— Насколько влиятельна фигура омбудсмена в Эстонии?
— Канцлер по правам человека назначается парламентом сроком на 7 лет и является абсолютно независимой фигурой. Он имеет право проверять деятельность любых государственных структур — прокуратуры, министерства внутренних дел… А вот чем он не может заниматься — так это политической деятельностью.
— Когда в России говорят о прибалтийских республиках, неизбежно заходит речь о нарушениях прав русскоязычного населения…
— Проблема русскоязычного населения действительно существует. У нас в стране насчитывается почти 100 тыс. лиц, не имеющих никакого гражданства — ни русского, ни эстонского. Но здесь следует учитывать и другие факторы. Во-первых, проблема эта зачастую искусственно раздувается. А во-вторых, положение в Эстонии заметно отличается от положения в Латвии. Побывавшие в прошлом году в нашей стране российские представители во главе с Олегом Мироновым признали, что с правами человека дела у нас обстоят не идеально, но в общем-то нормально. Для меня подобная оценка дорогого стоит.
— Вы много занимаетесь проблемами русскоязычного населения?
— У меня есть постоянное представительство в Нарве — районе, где количество русскоязычного населения наиболее значительно. Однако русскоязычное население — это не только русские, но и представители других национальных меньшинств. Кстати, нарвское представительство возглавляет белорус. Который, разумеется, отлично говорит по-русски.
— В России в районах компактного проживания национальных меньшинств им предоставляют национально-культурную автономию…
— Согласно конституции Эстония является унитарным государством, и ни о каких автономных районах здесь не может быть и речи. То, что возможно в такой большой стране, как Россия, вряд ли пригодно для такой маленькой республики, как Эстония.
— Однако любое демократическое государство должно хотя бы оказывать поддержку национальным меньшинствам в сохранении их культуры. Как, например, в Эстонии обстоят дела с теми же русскоязычными школами?
— Такие школы существуют и получают государственную поддержку, хотя предполагается, что к 2008 году их уже не останется. Но это не значит, что речь идет о целенаправленной борьбе с русским языком и русской культурой. Просто сегодня проблема заключается не в том, что русские не могут изучать свой язык. А в том, что многие из них, напротив, хотели бы ходить в эстонские школы, но не имеют такой возможности.
— Может ли человек, не владеющий эстонским языком, получить эстонское гражданство?
— Нет, не может. Он должен владеть языком хотя бы на минимальном уровне. Причем требования на экзаменах у нас гораздо менее строгие, нежели в той же Латвии.
— В чем разница в положении гражданина и лица, не имеющего гражданства?
— Неграждане не имеют права участвовать в выборах и быть избранными в парламент, занимать государственные должности, работать в сфере обслуживания — поскольку они просто не смогут полноценно обслуживать клиентов. Не могут они быть и врачами, поскольку врач, не говорящий по-эстонски, представляет потенциальную угрозу для пациентов. Однако на бытовом уровне разница в положении граждан и неграждан практически незаметна. Неграждане также участвуют в муниципальных выборах, занимаются бизнесом и получают соответствующие социальные пособия.
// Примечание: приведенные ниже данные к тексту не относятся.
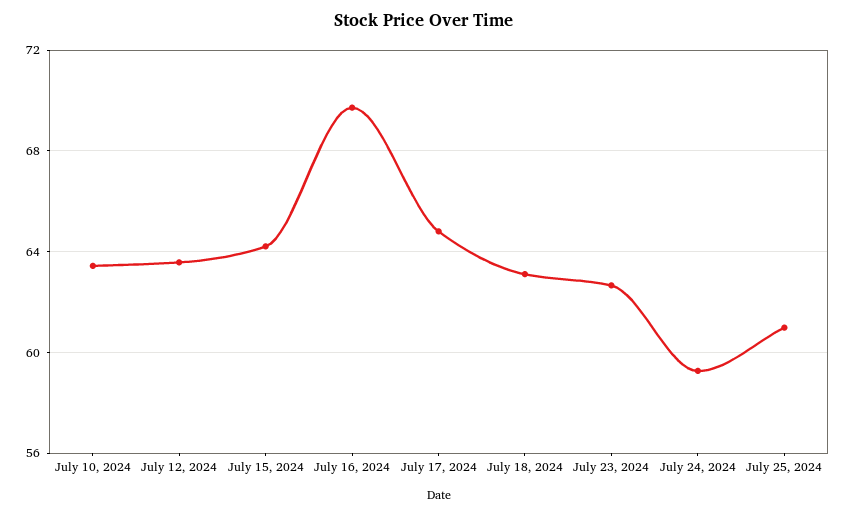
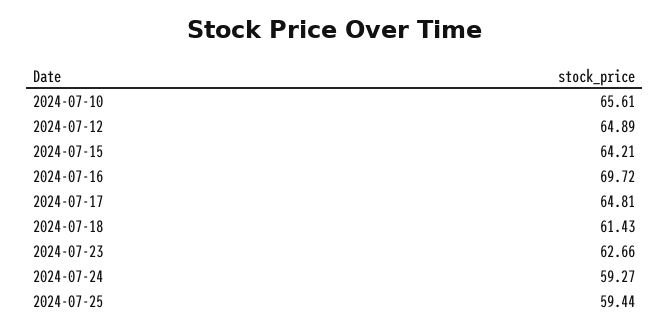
July 10, 2024: 63.5 -> 65.61
July 12, 2024: 63.5 -> 64.89
July 18, 2024: 63 -> 61.43
July 25, 2024: 61 -> 59.44

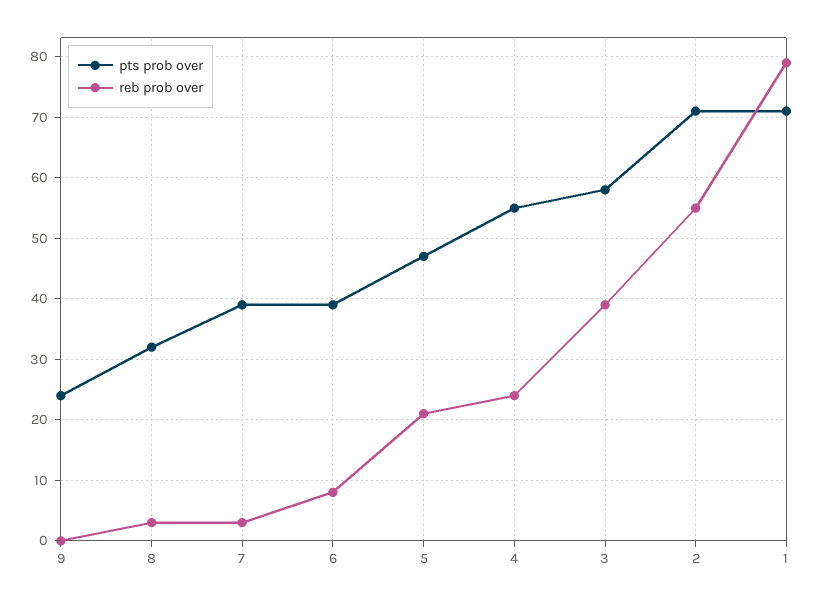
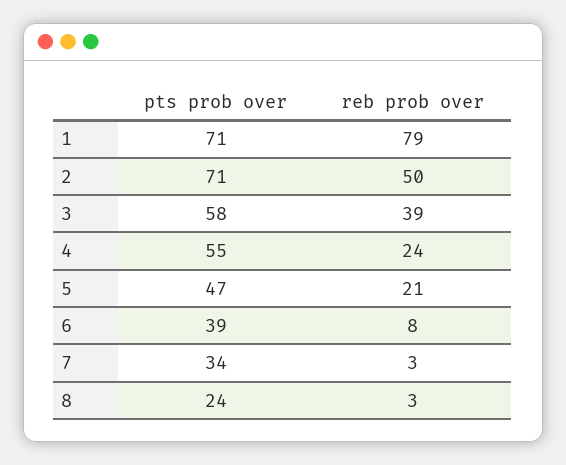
pts prob over, 9: 24 -> none
reb prob over, 9: 0 -> none
pts prob over, 8: 32 -> 24
pts prob over, 7: 39 -> 34
reb prob over, 2: 55 -> 50

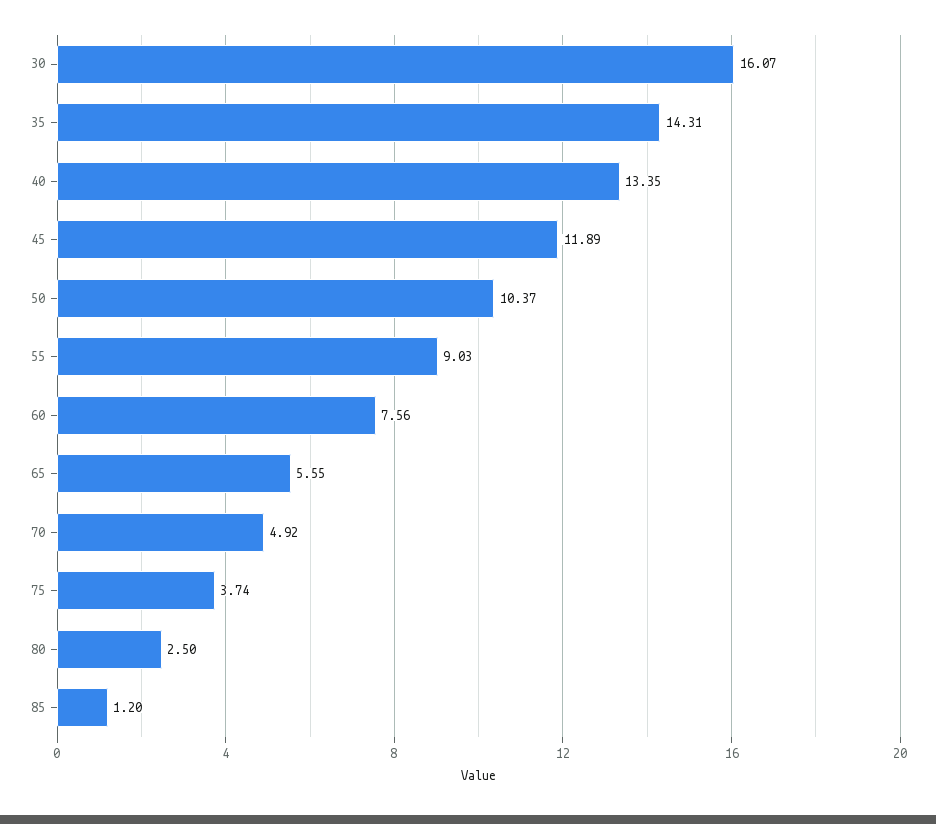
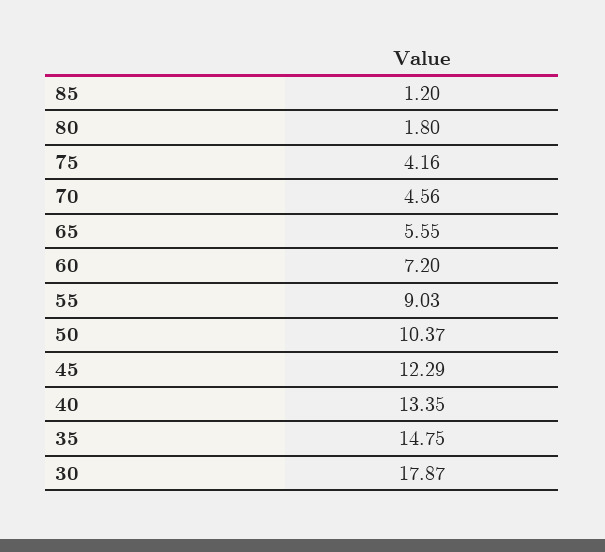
30: 16.07 -> 17.87
35: 14.31 -> 14.75
45: 11.89 -> 12.29
60: 7.56 -> 7.2
70: 4.92 -> 4.56
75: 3.74 -> 4.16
80: 2.5 -> 1.8

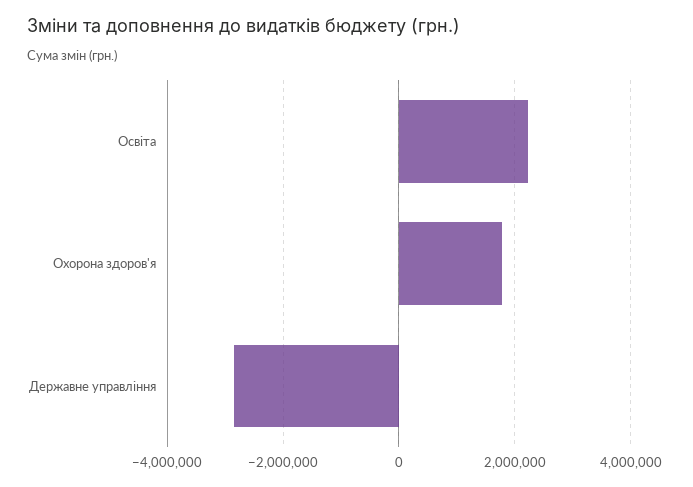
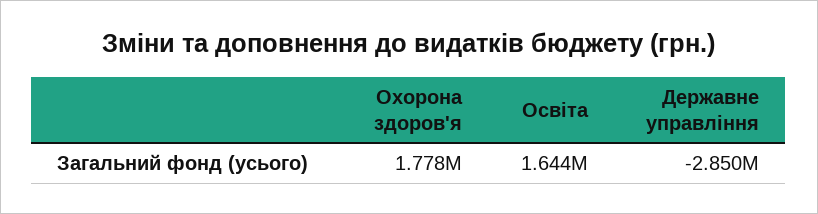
Освіта: 2200000 -> 1644000

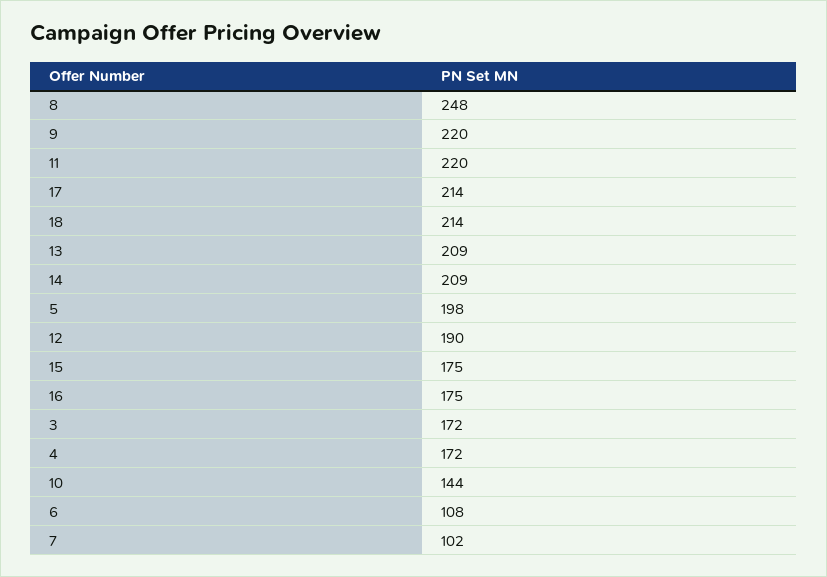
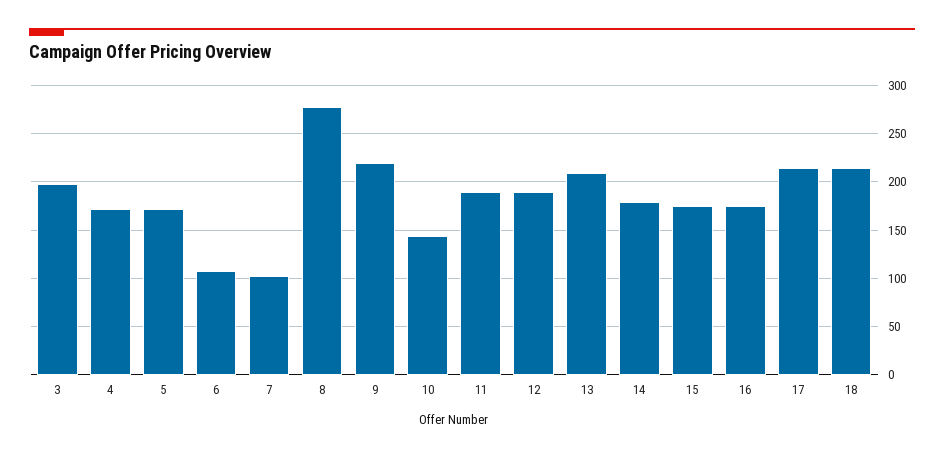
8: 248 -> 280
11: 220 -> 190
14: 209 -> 180
5: 198 -> 170
3: 172 -> 200

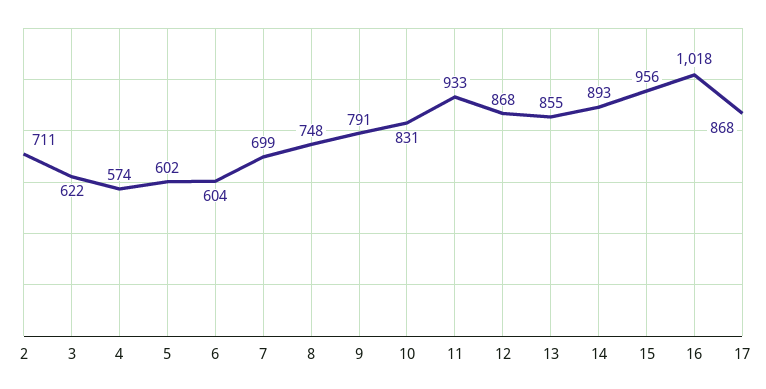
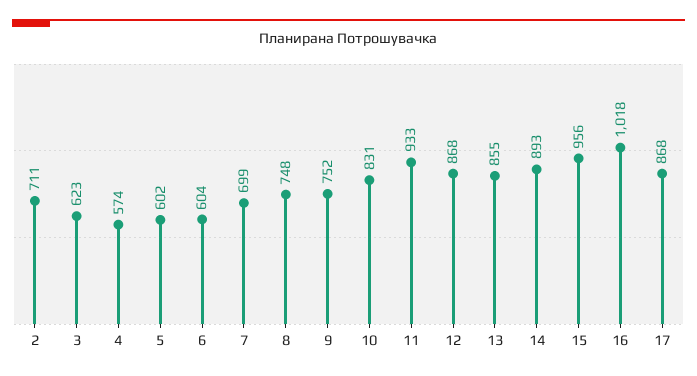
3: 622 -> 623
9: 791 -> 752

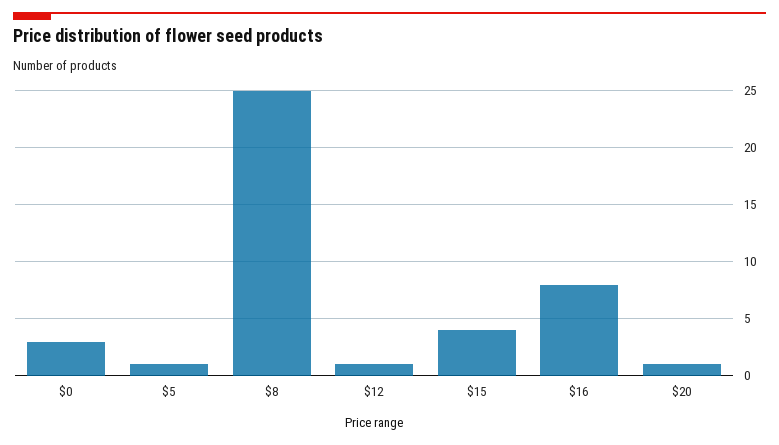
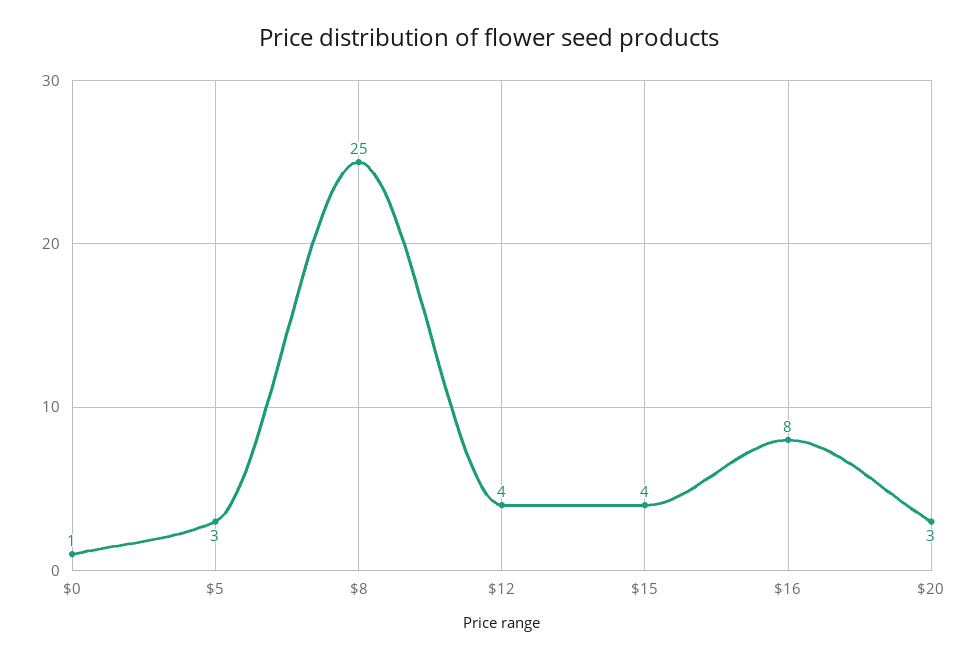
$0: 3 -> 1
$5: 1 -> 3
$12: 1 -> 4
$20: 1 -> 3

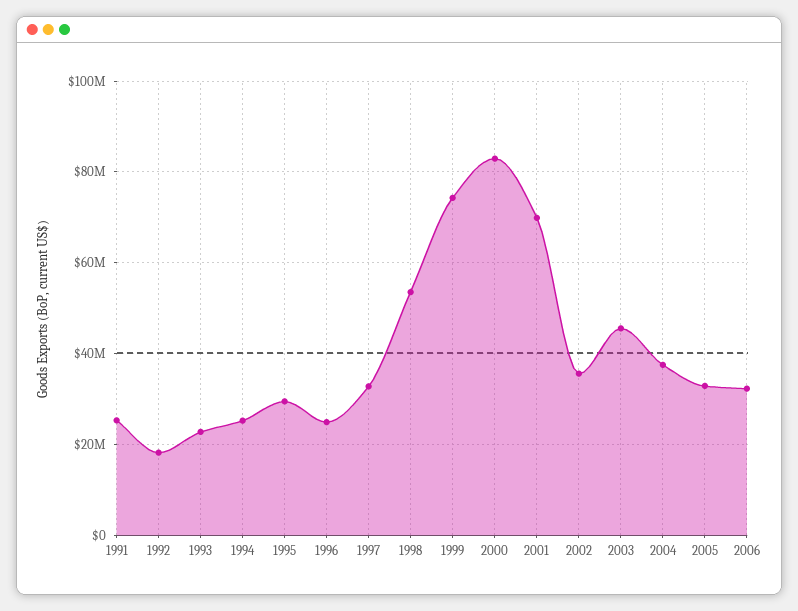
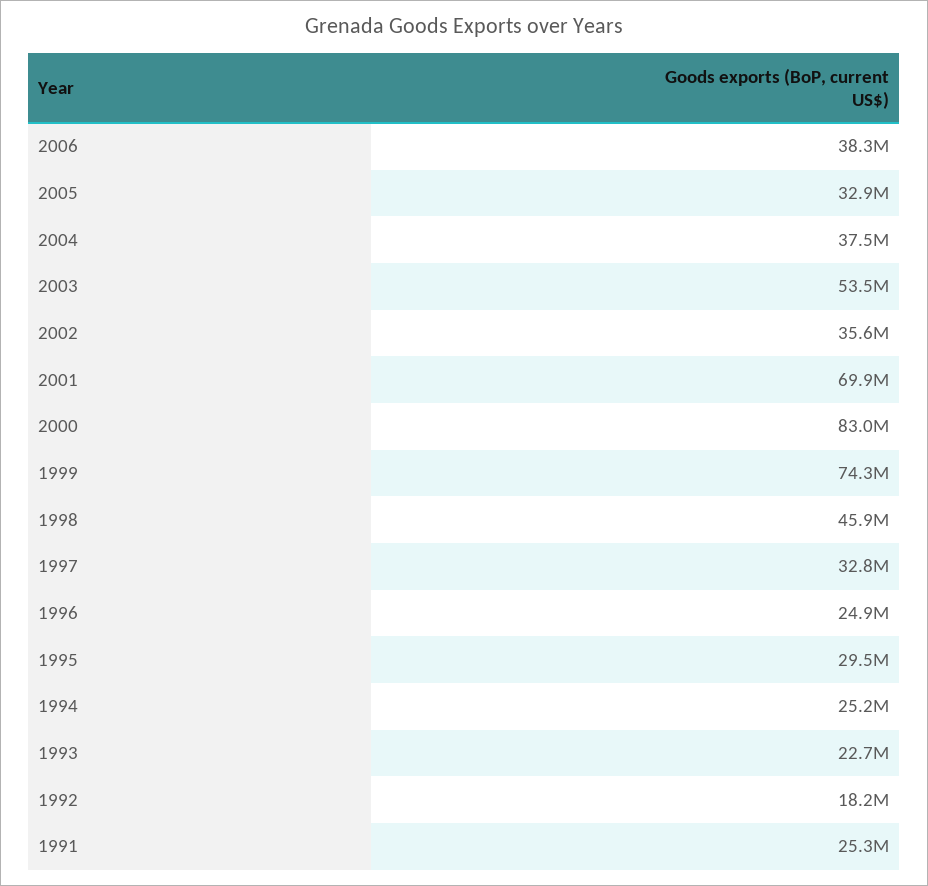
1998: 54000000 -> 45900000
2003: 46000000 -> 53500000
2006: 32000000 -> 38300000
— Насколько эти пособия значительны?
— В понятие прав человека входит и право на получение помощи со стороны государства. В Эстонии разница в уровне жизни между богатыми и бедными менее заметна, чем в России. Но она существует и способствует сохранению определенной социальной напряженности в обществе. Именно поэтому недавно я добился того, чтобы пособие по безработице, которое раньше составляло 500 крон (1168 рублей. — Прим. ред.), было увеличено в полтора раза. Не всем чиновникам это понравилось. Многие говорили, что канцлер по правам человека влезает в политику. И все же это решение было утверждено парламентом в значительной степени благодаря поддержке общественности и средств массовой информации.
— То есть чиновники с вами считаются?
— Скажу так: не все они меня любят, но все уважают. Хотя дело здесь не столько в моих личных качествах, а в том, что сам институт омбудсмена изначально пользовался в Эстонии огромным авторитетом. Постоянный надзор за соблюдением прав человека необходим в любой стране, которая претендует на то, чтобы называться демократическим государством. И с гордостью могу сказать, что Эстония, несмотря на свою короткую историю, в этом отношении добилась многого. Не случайно при создании аналогичных структур в других странах часто обращаются к нашему опыту. Так, в прошлом году я был в Иордании, а затем в Турции, где пока не существует омбудсменов. Теперь вот делюсь опытом с чеченскими коллегами.
— Однако в Чечне несколько иные проблемы, чем в Эстонии…
— Еще раз хочу подчеркнуть, я не занимаюсь политикой, а в том, что касается защиты прав человека, круг обязанностей у нас одинаковый.